Alcune tragiche chicche dello studio: il "metodo Zuckerman", escogitato da un professore oxfordiano e che consisteva nel radere al suolo i paesini meridionali: insignificanti come obiettivi militari, ma in grado di ingombrare con le loro stesse macerie le principali vie di comunicazione. I bombardamenti delle raffinerie di Ploiesti in Romania, quelle che fornivano il petrolio a Hitler, partivano tutti dalla Puglia e dalla Campania. L’eroica avventura dell’Italian Air Force, gruppo aereo costituito da piloti e meccanici italiani fuggiti oltre le linee dopo l’8 settembre 1943 e impegnati – su mezzi di fortuna – nei Balcani e in Grecia, ma anche in Polonia, a sganciare armi su Varsavia insorta. L’uso di Pantelleria e della Sicilia come test per lo sbarco in Normandia.
Eccetera. Ma torniamo al napalm sull’Italia del Nord. La sostanza, inventata nel 1942, aveva la capacità di trasformare la benzina o il gasolio in una sorta di gelatina, che così non vaporizzava più e aveva la proprietà di bruciare molto più a lungo, essendo inoltre impermeabile all’acqua. Un’arma micidiale: i test, effettuati in America nel 1944, avevano constatato gli effetti devastanti della miscela, con cui si poteva carbonizzare una vasta area in pochissimi secondi e persino i mezzi corazzati non uscivano indenni dal fiume di fuoco.
Ma le prime prove furono effettuate direttamente sul campo, dai marines sbarcati a Salerno il 9 settembre 1943 ed equipaggiati con 15.000 lanciafiamme al napalm. L’anno dopo si passò appunto alle bombe, sganciate nel Nord Italia. Il 12 ottobre 1944 un’incursione di 60 apparecchi colpì i dintorni di Bologna e gli inglesi poterono catturare alcuni militari germanici feriti, i quali restituirono gli effetti della nuova invenzione: ogni bomba era in grado di incenerire qualunque cosa in un’area di 60 metri per 30, «un terribile fuoco che bruciava molto rapidamente. Tanti soldati erano rimasti gravemente ustionati ed era difficile respirare».

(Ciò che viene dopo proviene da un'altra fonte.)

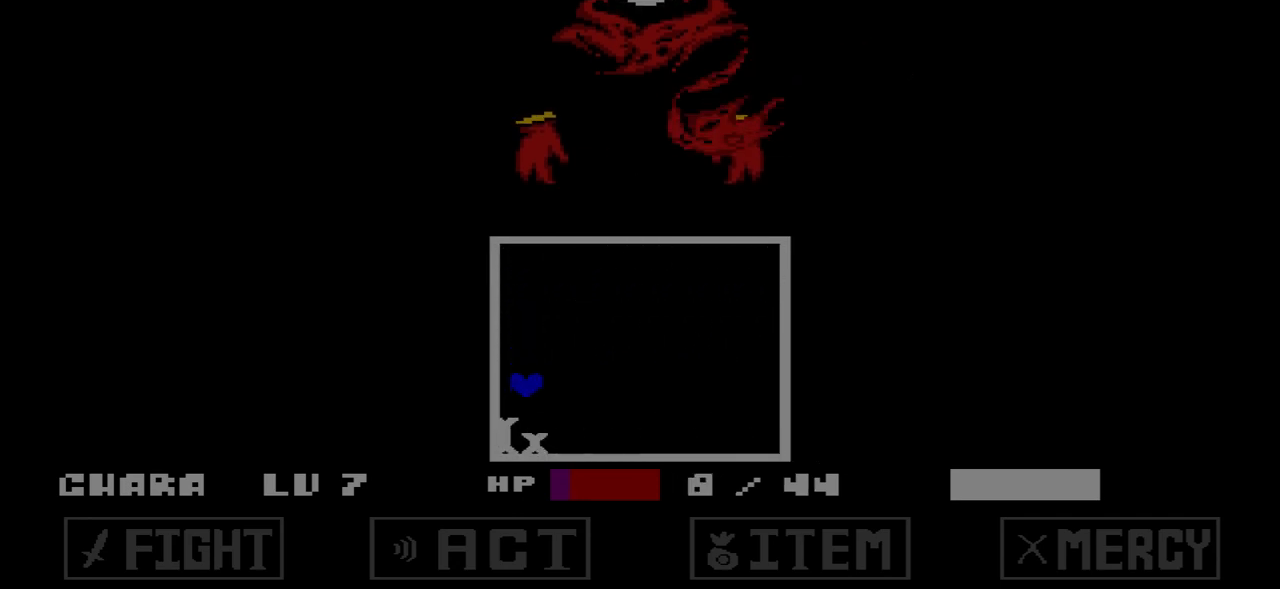
{"keys": ["up"], "events": [[267, "up", "down"]]}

L’efficacia era tale che gli Alleati pensarono di aumentare l’uso delle bombe incendiarie, il cui lato "spettacolare" era inoltre in grado di terrorizzare i nemici e galvanizzare le proprie truppe, soprattutto nei teatri di guerra più difficili; per esempio durante la battaglia delle Ardenne usarono per la prima volta il napalm su una piccola città tedesca verso il confine col Belgio. Ma era legale l’uso di queste armi "non convenzionali"? Il Protocollo firmato a Ginevra nel 1925 impediva l’uso di armi batteriologiche e chimiche, ma si riferiva solo ai gas tossici; del resto, gli Alleati erano convinti (non senza fondamento, visto l’uso che il nostro esercito ne aveva fatto in Eritrea) che in Italia vi fossero bombe chimiche, magari nascoste, e si sentivano dunque legittimati a fare più o meno lo stesso.
E infatti da noi – scrive Villa – «tale miscela tornò ad essere impiegata tra marzo e aprile 1945 su alcune zone dell’Emilia e del Nord-Est, dove ancora resistevano in maniera accanita i reparti tedeschi. Tra il 5 e il 6 aprile furono colpite le strade tra Novellara e Reggio Emlia e i dintorni di Viadana e Fidenza con 28 bombe da circa 100 kg l’una. Nei giorni successivi altri 200 ordigni vennero sganciati su Rovereto, San Stino di Livenza e altri paesi nelle province di Verona, Venezia, Trieste». Poi la sperimentazione finì, e fortunatamente anche la guerra.